### EXERCISE DETAILS
The lines to copy run from the one containing "一款英文自动检查纠错服务工具" to the last line of the entries; output those lines exactly and only them, without pictures.

### Source texts of formatted documents

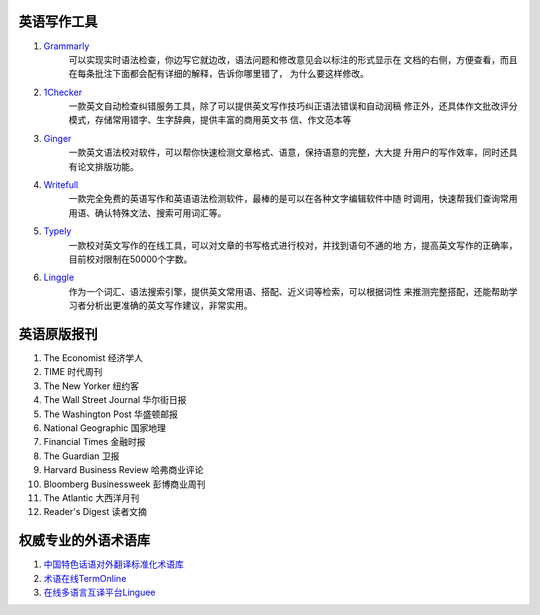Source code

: 英语写作工具
==================

1. `Grammarly <https://www.grammarly.com/>`_
    可以实现实时语法检查，你边写它就边改，语法问题和修改意见会以标注的形式显示在
    文档的右侧，方便查看，而且在每条批注下面都会配有详细的解释，告诉你哪里错了，
    为什么要这样修改。
2. `1Checker <http://www.1checker.com/>`_
    一款英文自动检查纠错服务工具，除了可以提供英文写作技巧纠正语法错误和自动润稿
    修正外，还具体作文批改评分模式，存储常用错字、生字辞典，提供丰富的商用英文书
    信、作文范本等 
3. `Ginger <https://www.gingersoftware.com/>`_
    一款英文语法校对软件，可以帮你快速检测文章格式、语意，保持语意的完整，大大提
    升用户的写作效率，同时还具有论文排版功能。
4. `Writefull <https://writefullapp.com/>`_
    一款完全免费的英语写作和英语语法检测软件，最棒的是可以在各种文字编辑软件中随
    时调用，快速帮我们查询常用用语、确认特殊文法、搜索可用词汇等。
5. `Typely <https://typely.com/>`_
    一款校对英文写作的在线工具，可以对文章的书写格式进行校对，并找到语句不通的地
    方，提高英文写作的正确率，目前校对限制在50000个字数。
6. `Linggle <https://linggle.com/>`_
    作为一个词汇、语法搜索引擎，提供英文常用语、搭配、近义词等检索，可以根据词性
    来推测完整搭配，还能帮助学习者分析出更准确的英文写作建议，非常实用。

英语原版报刊
=============

1. The Economist 经济学人
2. TIME 时代周刊
3. The New Yorker 纽约客
4. The Wall Street Journal 华尔街日报
5. The Washington Post 华盛顿邮报
6. National Geographic 国家地理
7. Financial Times 金融时报
8. The Guardian 卫报
9. Harvard Business Review 哈弗商业评论
10. Bloomberg Businessweek 彭博商业周刊
11. The Atlantic 大西洋月刊
12. Reader's Digest 读者文摘

权威专业的外语术语库
=====================

1. `中国特色话语对外翻译标准化术语库 <http://210.72.20.108/index/index.jsp>`_
2. `术语在线TermOnline <http://www.termonline.cn>`_
3. `在线多语言互译平台Linguee <https://cn.linguee.com/>`_
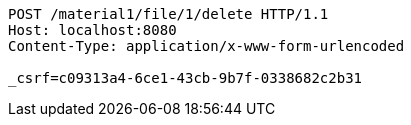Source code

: [source,http,options="nowrap"]
----
POST /material1/file/1/delete HTTP/1.1
Host: localhost:8080
Content-Type: application/x-www-form-urlencoded

_csrf=c09313a4-6ce1-43cb-9b7f-0338682c2b31
----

### WRITTEN REPLY
    一款英文自动检查纠错服务工具，除了可以提供英文写作技巧纠正语法错误和自动润稿
    修正外，还具体作文批改评分模式，存储常用错字、生字辞典，提供丰富的商用英文书
    信、作文范本等 
3. `Ginger <https://www.gingersoftware.com/>`_
    一款英文语法校对软件，可以帮你快速检测文章格式、语意，保持语意的完整，大大提
    升用户的写作效率，同时还具有论文排版功能。
4. `Writefull <https://writefullapp.com/>`_
    一款完全免费的英语写作和英语语法检测软件，最棒的是可以在各种文字编辑软件中随
    时调用，快速帮我们查询常用用语、确认特殊文法、搜索可用词汇等。
5. `Typely <https://typely.com/>`_
    一款校对英文写作的在线工具，可以对文章的书写格式进行校对，并找到语句不通的地
    方，提高英文写作的正确率，目前校对限制在50000个字数。
6. `Linggle <https://linggle.com/>`_
    作为一个词汇、语法搜索引擎，提供英文常用语、搭配、近义词等检索，可以根据词性
    来推测完整搭配，还能帮助学习者分析出更准确的英文写作建议，非常实用。

英语原版报刊
=============

1. The Economist 经济学人
2. TIME 时代周刊
3. The New Yorker 纽约客
4. The Wall Street Journal 华尔街日报
5. The Washington Post 华盛顿邮报
6. National Geographic 国家地理
7. Financial Times 金融时报
8. The Guardian 卫报
9. Harvard Business Review 哈弗商业评论
10. Bloomberg Businessweek 彭博商业周刊
11. The Atlantic 大西洋月刊
12. Reader's Digest 读者文摘

权威专业的外语术语库
=====================

1. `中国特色话语对外翻译标准化术语库 <http://210.72.20.108/index/index.jsp>`_
2. `术语在线TermOnline <http://www.termonline.cn>`_
3. `在线多语言互译平台Linguee <https://cn.linguee.com/>`_
Source code

: [source,http,options="nowrap"]
----
POST /material1/file/1/delete HTTP/1.1
Host: localhost:8080
Content-Type: application/x-www-form-urlencoded

_csrf=c09313a4-6ce1-43cb-9b7f-0338682c2b31
----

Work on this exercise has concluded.